Im erkenntnistheoretischen bzw. ontologischen Sinn sind Gefühle bestimmte Bewusstseinszustände, also bestimmte dynamische Beschaffenheiten der phänomenalen Welt, die auch Entsprechungen im physiologischen Bereich haben, in der Hirntätigkeit wie auch in anderen körperlichen Vorgängen (z.B. Erröten, Erblassen, schnellerer oder angehaltener Atem usw.).
Im phänomenologischen Sinn haben Gefühle in der Regel bestimmte Träger, die diese Gefühle „haben“, und sind durch jeweils spezielle dynamische Beziehungen zwischen diesen „Trägern“ und anderen Personen oder Sachverhalten in der phänomenalen Welt ausgezeichnet.
Fragt man also aus der erkenntnistheoretischen bzw. ontologischen Warte, was Gefühle sind, fragt man aus der phänomenologischen Warte nach dem Erleben der Gefühle. Man kann sich viel Verwirrung in diesen Fragen ersparen, wenn man auf diesen Unterschied achtet.
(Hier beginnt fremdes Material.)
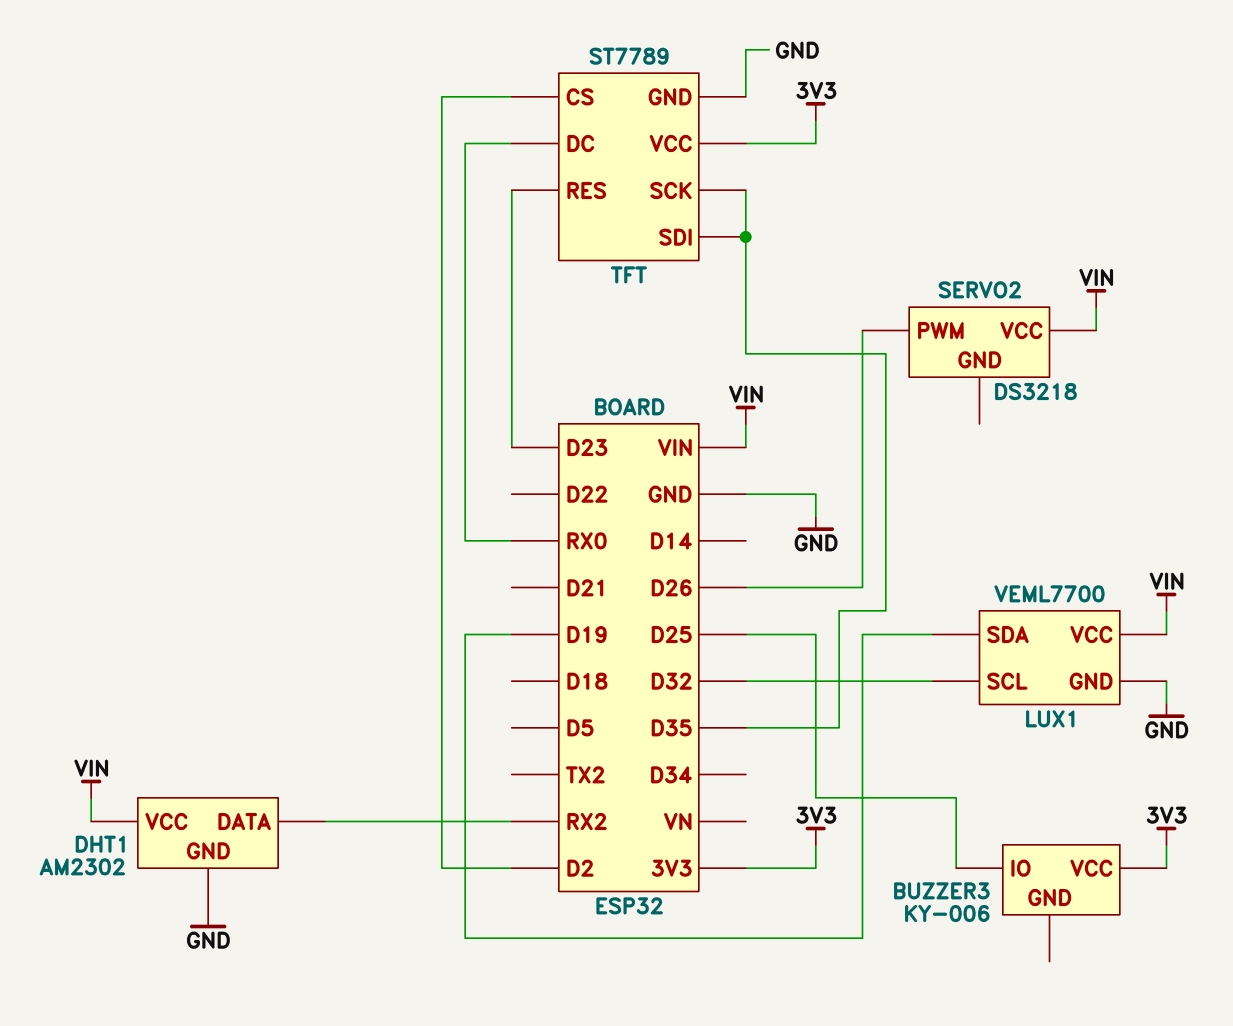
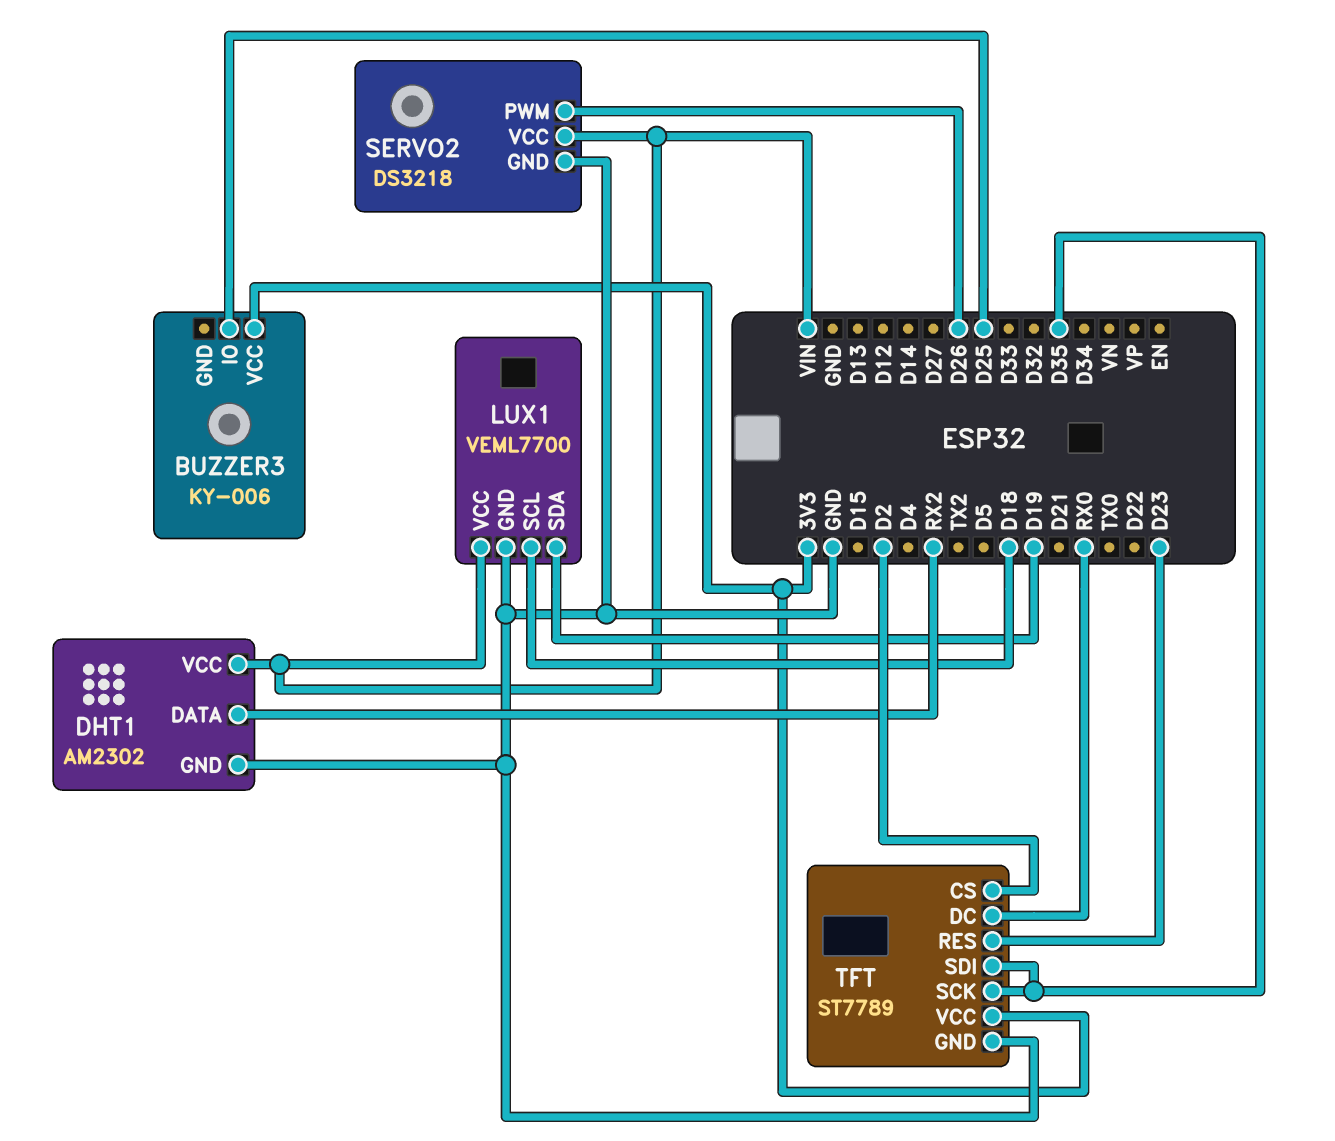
LUX1 pin SCL: D32 -> D18
SERVO2 pin GND: none -> GND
Im Gefühl ist in ganzheitlicher Weise prägnant, wer man gerade in welcher Welt ist und was sich daraus unmittelbar ergibt, welche Bedürfnisse und Ziele diese Welt gerade beherrschen und welche Kräfte in ihr wirken. Das Fördern des Gefühlserlebens ist in diesem Sinn Bestandteil von Klärungsprozessen, kein Selbstzweck. Das Fehlen klarer Gefühlserlebnisse zeigt kein „Persönlichkeitsdefizit“ an, sondern eine unklare Situation.
Gefühle im erkenntnistheoretischen Sinn werden als psychophysisches Geschehen verstanden, das Menschen (und nicht nur sie) sich auch untereinander anmerken können. Das Gefühlserleben wirkt daher oft auch hinaus in die physikalische Umwelt – und über diese vermittelt kann es auch in den phänomenalen Welten anderer Menschen erkennbar und wirksam werden.